BEGIN PASSAGE SHOWN

Theory Clausal_Calculus_Extra

theory Clausal_Calculus_Extra
  imports
    "Saturation_Framework_Extensions.Clausal_Calculus"
    Uprod_Extra
begin

lemma map_literal_inverse: 
  "(⋀x. f (g x) = x) ⟹ (⋀literal. map_literal f (map_literal g literal) = literal)"
  by (simp add: literal.map_comp literal.map_ident_strong)

lemma map_literal_comp: 
  "map_literal f (map_literal g literal) = map_literal (λatom. f (g atom)) literal"
  using literal.map_comp
  unfolding comp_def.

lemma literals_distinct [simp]: "Neg ≠ Pos" "Pos ≠ Neg"
  by(metis literal.distinct(1))+

primrec mset_lit :: "'a uprod literal ⇒ 'a multiset" where
  "mset_lit (Pos A) = mset_uprod A" |
  "mset_lit (Neg A) = mset_uprod A + mset_uprod A"

lemma mset_lit_image_mset: "mset_lit (map_literal (map_uprod f) l) = image_mset f (mset_lit l)"
  by(induction l) (simp_all add: mset_uprod_image_mset)

lemma uprod_mem_image_iff_prod_mem[simp]:
  assumes "sym I"
  shows "(Upair t t') ∈ (λ(t⇩1, t⇩2). Upair t⇩1 t⇩2) ` I ⟷ (t, t') ∈ I"
  using ‹sym I›[THEN symD] by auto

lemma true_lit_uprod_iff_true_lit_prod[simp]:
  assumes "sym I"
  shows
    "(λ(t⇩1, t⇩2). Upair t⇩1 t⇩2) ` I ⊫l Pos (Upair t t') ⟷ I ⊫l Pos (t, t')"
    "(λ(t⇩1, t⇩2). Upair t⇩1 t⇩2) ` I ⊫l Neg (Upair t t') ⟷ I ⊫l Neg (t, t')"
  unfolding true_lit_simps uprod_mem_image_iff_prod_mem[OF ‹sym I›]
  by simp_all

end

END PASSAGE SHOWN
BEGIN DATA SUPPLIED

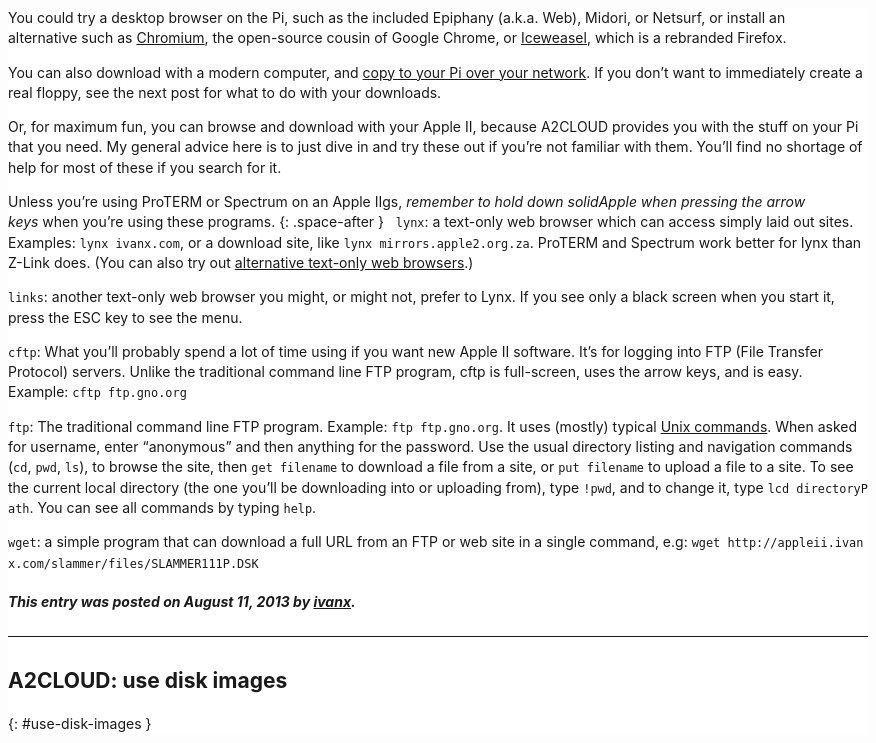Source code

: You could try a desktop browser on the Pi, such as the included Epiphany
(a.k.a. Web), Midori, or Netsurf, or install an alternative such as
[Chromium][76], the open-source cousin of Google Chrome, or [Iceweasel][77],
which is a rebranded Firefox.

You can also download with a modern computer, and [copy to your Pi over your
network](#make-a-floppy-or-image). If you don’t want to immediately create a real floppy, see the
next post for what to do with your downloads.

Or, for maximum fun, you can browse and download with your Apple II,
because A2CLOUD provides you with the stuff on your Pi that you need. My
general advice here is to just dive in and try these out if you’re not
familiar with them. You’ll find no shortage of help for most of these if you
search for it.

Unless you’re using ProTERM or Spectrum on an Apple IIgs, *remember to hold
down solidApple when pressing the arrow keys* when you’re using these
programs.
{: .space-after }
 
`lynx`\: a text-only web browser which can access simply laid out sites.
Examples: `lynx ivanx.com`, or a download site, like `lynx
mirrors.apple2.org.za`. ProTERM and Spectrum work better for lynx than Z-Link
does. (You can also try out [alternative text-only web browsers][78].)

`links`\: another text-only web browser you might, or might not, prefer to
Lynx. If you see only a black screen when you start it, press the ESC key to
see the menu.

`cftp`\: What you’ll probably spend a lot of time using if you want new Apple
II software. It’s for logging into FTP (File Transfer Protocol) servers.
Unlike the traditional command line FTP program, cftp is full-screen, uses the
arrow keys, and is easy. Example: `cftp ftp.gno.org`

`ftp`\: The traditional command line FTP program. Example: `ftp ftp.gno.org`.
It uses (mostly) typical [Unix commands](#learn-some-unix). When asked for username, enter
“anonymous” and then anything for the password. Use the usual directory
listing and navigation commands (`cd`, `pwd`, `ls`), to browse the site,
then `get filename` to download a file from a site, or `put filename` to
upload a file to a site. To see the current local directory (the one you’ll be
downloading into or uploading from), type `!pwd`, and to change it, type `lcd
directoryPath`. You can see all commands by typing `help`.

`wget`\: a simple program that can download a full URL from an FTP or web site
in a single command, e.g: `wget
http://appleii.ivanx.com/slammer/files/SLAMMER111P.DSK`


##### This entry was posted on August 11, 2013 by [ivanx][].

* * *

## A2CLOUD: use disk images
{: #use-disk-images }


[A2CLOUD]: index.html "A2CLOUD"
[Apple II Extravaganza]: [http://appleii.ivanx.com/
[Raspberry Pi Party]: http://ivanx.com/raspberrypi
[ivanx]: mailto:ivan@ivanx.com "Contact Ivan Drucker"
[v_img01]: http://img.youtube.com/vi/kYkOxe4mjHg/0.jpg
[video01]: http://www.youtube.com/watch?v=kYkOxe4mjHg
[v_img02]: http://img.youtube.com/vi/saIdvQNgm3c/0.jpg
[video02]: http://www.youtube.com/watch?v=saIdvQNgm3c
[v_img03]: http://img.youtube.com/vi/iOKIQNF8sZY/0.jpg
[video03]: http://www.youtube.com/watch?v=iOKIQNF8sZY
[24]: http://www.raspberrypi.org "Raspberry Pi"
[25]: #ivanx-february-17-2014-at-943-pm "A2CLOUD on non-Pi computers"
[26]: http://appleii.ivanx.com/a2server/ "A2SERVER"
[27]: http://schmenk.is-a-geek.com/wordpress/ "Apple II Pi"
[28]: http://appleii.ivanx.com/rasppleii/ "Raspple II"
[30]: #apple-ii-plus-and-unenhanced-iie "A2CLOUD: log in from your Apple II"
[31]: http://www.raspberrypi.org/products/ "Raspberry Pi purchase"
[32]: http://www.amazon.com/s/ref=nb_sb_ss_i_0_4?url=search-alias%3Daps&amp;field-keywords=raspberry+pi+2&amp;sprefix=rasp%2Caps%2C173 "Raspberry Pi 2 Model B search - Amazon"
[33]: http://www.amazon.com/gp/product/B00LPESRUK/ref=as_li_tl?ie=UTF8&amp;camp=1789&amp;creative=390957&amp;creativeASIN=B00LPESRUK&amp;linkCode=as2&amp;tag=ivane-20&amp;linkId=B7F2LQNXIWGYCNYQ "Raspberry Pi 1 model B+ - Amazon"
[34]: http://www.amazon.com/gp/product/B009SQQF9C/ref=as_li_ss_tl?ie=UTF8&amp;camp=1789&amp;creative=390957&amp;creativeASIN=B009SQQF9C&amp;linkCode=as2&amp;tag=ivane-20 "Raspberry Pi 1 model B - Amazon"
[35]: http://www.amazon.com/Raspberry-Pi-Model-A-256MB/dp/B00PEX05TO/ref=sr_1_1?ie=UTF8&amp;qid=1423325260&amp;sr=8-1&amp;keywords=raspberry+pi+model+a%2B "Raspberry Pi 1 model A+ - Amazon"
[36]: http://www.amazon.com/s/?_encoding=UTF8&amp;camp=1789&amp;creative=390957&amp;field-keywords=4gb%20sd%20card&amp;linkCode=ur2&amp;rh=i%3Aaps%2Ck%3A4gb%20sd%20card&amp;sprefix=4gb%20s%2Caps&amp;tag=ivane-20&amp;url=search-alias%3Daps "SD card"
[37]: http://www.amazon.com/s/?_encoding=UTF8&amp;camp=1789&amp;creative=390957&amp;field-keywords=8gb%20sd%20card&amp;linkCode=ur2&amp;rh=i%3Aaps%2Ck%3A4gb%20sd%20card&amp;sprefix=4gb%20s%2Caps&amp;tag=ivane-20&amp;url=search-alias%3Daps "8 GB SD card at Amazon"
[38]: http://www.amazon.com/gp/product/B00A9PO5AM/ref=as_li_ss_tl?ie=UTF8&amp;camp=1789&amp;creative=390957&amp;creativeASIN=B00A9PO5AM&amp;linkCode=as2&amp;tag=ivane-20
[39]: http://www.amazon.com/s/?_encoding=UTF8&amp;camp=1789&amp;creative=390957&amp;field-keywords=ethernet%20cable&amp;linkCode=ur2&amp;rh=i%3Aaps%2Ck%3Aethernet%20cable&amp;sprefix=ethernet%2Caps&amp;tag=ivane-20&amp;url=search-alias%3Daps "ethernet cable"
[40]: http://ivanx.com/raspberrypi/raspberrypi_wifi.html "Raspberry Pi WiFi"
[41]: http://retrofloppy.com/products.html "Apple II null modem serial cable"
[42]: http://adtpro.sourceforge.net/connectionsserial.html "ADTPro serial connections"
[43]: http://www.amazon.com/gp/product/B0007T27H8/ref=as_li_ss_tl?ie=UTF8&amp;camp=1789&amp;creative=390957&amp;creativeASIN=B0007T27H8&amp;linkCode=as2&amp;tag=ivane-20 "TRENDnet TU-S9 USB-to-serial adapter"
[44]: http://www.ebay.com/sch/i.html?_nkw=apple+super+serial+card "eBay - Apple Super Serial Card"
[45]: http://www.amazon.com/gp/product/B006T9B6R2/ref=as_li_ss_tl?ie=UTF8&amp;camp=1789&amp;creative=390957&amp;creativeASIN=B006T9B6R2&amp;linkCode=as2&amp;tag=ivane-20 "SD card reader"
[46]: http://www.amazon.com/s/?_encoding=UTF8&amp;camp=1789&amp;creative=390957&amp;field-keywords=usb%20keyboard&amp;linkCode=ur2&amp;rh=i%3Aaps%2Ck%3Ausb%20keyboard&amp;tag=ivane-20&amp;url=search-alias%3Daps "USB keyboard"
[47]: http://www.amazon.com/s/?_encoding=UTF8&amp;camp=1789&amp;creative=390957&amp;field-keywords=usb%20mouse&amp;linkCode=ur2&amp;rh=i%3Aaps%2Ck%3Ausb%20mouse&amp;tag=ivane-20&amp;url=search-alias%3Daps "USB mouse"
[48]: http://www.amazon.com/s/?_encoding=UTF8&amp;camp=1789&amp;creative=390957&amp;field-keywords=powered%20usb%20hub&amp;linkCode=ur2&amp;rh=i%3Aaps%2Ck%3Apowered%20usb%20hub&amp;tag=ivane-20&amp;url=search-alias%3Daps "powered USB hub"
[49]: http://ultimateapple2.com "Apple II Pi card from Ultimate Apple 2"
[50]: http://www.pridopia.co.uk/pi-232r1-db9.html "Raspberry Pi console cable"
[51]: http://www.amazon.com/s/ref=nb_sb_noss?url=search-alias%3Delectronics&amp;field-keywords=db9+male+female+null+modem+adapter+-usb&amp;rh=n%3A172282%2Ck%3Adb9+male+female+null+modem+adapter+-usb "DE-9 male-to-female null modem adapters at Amazon"
[52]: https://www.sdcard.org/downloads/formatter_4/
[53]: http://support.apple.com/kb/dl999
[54]: http://www.chiark.greenend.org.uk/~sgtatham/putty/
[55]: http://ivanx.com/raspberrypi/files/PiFinder.zip
[56]: http://www.advanced-ip-scanner.com/
[57]: https://itunes.apple.com/us/app/microsoft-remote-desktop/id715768417?mt=12 "Microsoft Remote Desktop for Mac"
[58]: http://elinux.org/RPi_VNC_Server "configure TightVNCServer"
[59]: http://elinux.org/Configuring_a_Static_IP_address_on_your_Raspberry_Pi "Raspberry Pi static IP address"
[60]: http://adtpro.sourceforge.net/vdrive.html "VSDRIVE"
[61]: http://adtpro.sourceforge.net/ "ADTPro"
[62]: http://appleii.ivanx.com/a2cloud/files/A2CLOUD.DSK "140K A2CLOUD boot disk"
[63]: http://appleii.ivanx.com/a2cloud/files/A2CLOUD.HDV "800K A2CLOUD boot disk"
[64]: http://apple2.info/wiki/index.php?title=DOS#Commands_quick_reference "ProDOS and DOS 3.3 commands"
[65]: http://www.apple2scans.net/?p=33 "BASIC Programming with ProDOS"
[66]: http://lostclassics.apple2.info/announcements/19/proterm-a2/ "ProTERM"
[67]: http://www.wannop.info/speccie/Site/Speccies_Home_Pages.html "Spectrum for Apple IIgs"
[68]: http://www.bartbania.com/index.php/linux-screen/ "using Screen"
[69]: http://www.wannop.info/speccie/Site/Download_Centre.html "Spectrum download"
[70]: http://macgui.com/downloads/?file_id=24237 "Mac GUI Vault: Kermit 3.87"
[71]: https://groups.google.com/d/msg/comp.sys.apple2/8yUpfbAgdx0/oVwep6fMsTYJ "VT-100 on Apple II Plus and unenhanced IIe"
[72]: http://www.irchelp.org/ "IRC Help"
[73]: http://www.irssi.org/documentation/ "Irssi Documentation"
[74]: http://www.floodgap.com/software/ttytter/ "TTYtter"
[75]: #ivanx-january-26-2014-at-403-pm "email on A2CLOUD"
[76]: http://elinux.org/RPi_Chromium "Chromium (Google Chrome for Raspberry Pi)"
[77]: http://elinux.org/RPi_IceWeasel "Iceweasel (Firefox for Raspbian)"
[78]: #ivanx-january-26-2014-at-944-pm
[79]: http://unarchiver.c3.cx/formats "The Unarchiver supported formats"
[80]: https://groups.google.com/forum/#!searchin/comp.sys.apple2/115200$20hugh "Hugh Hood's 115200 baud ProTERM macros"
[81]: http://gsport.sourceforge.net/ "GSport"
[82]: http://linapple.sourceforge.net/ "LinApple"
[83]: http://kegs.sourceforge.net/ "KEGS"
[84]: http://kegs.sourceforge.net/README.kegs.txt "KEGS instructions"
[85]: https://ultimateapple2.com/ "Apple II Pi card"
[86]: http://www.amazon.com/s/?_encoding=UTF8&amp;camp=1789&amp;creative=390957&amp;field-keywords=db9%20male%20null%20modem%20adapter%20-usb%20-female&amp;linkCode=ur2&amp;rh=n%3A172282%2Ck%3Adb9%20male%20null%20modem%20adapter%20-usb%20-female&amp;tag=ivane-20&amp;url=search-alias%3Delectronics "DE-9 male-to-male null modem adapter"
[87]: https://www.ultimateapple2.com/forums/ "Ultimate Apple 2 forums"
[88]: http://appleii.ivanx.com/a2cloud/setup/setup.txt "A2CLOUD setup script"
[89]: http://twitter.com/AJRossNZ
[90]: http://pastebin.com/Mawvd2pZ
[91]: https://groups.google.com/forum/#!msg/comp.sys.apple2/VGvddYfn_wk/eFrQ-u3qBkUJ
[92]: http://appleii.ivanx.com/a2server/a2server_virtualbox.html
[93]: https://github.com/dschmenk/apple2pi "Apple II Pi source code"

END DATA SUPPLIED

- APPLY WHAT YOU READ -
1: In the Clausal_Calculus_Extra theory, what does mset_lit give for "Neg A"?
2: State how many lines of the entries contain the string "that", counting only matches in the same case.
The Clausal_Calculus_Extra theory and the entries are unrelated.

- SOLUTIONS IN ORDER -
1: mset_uprod A + mset_uprod A

2: 2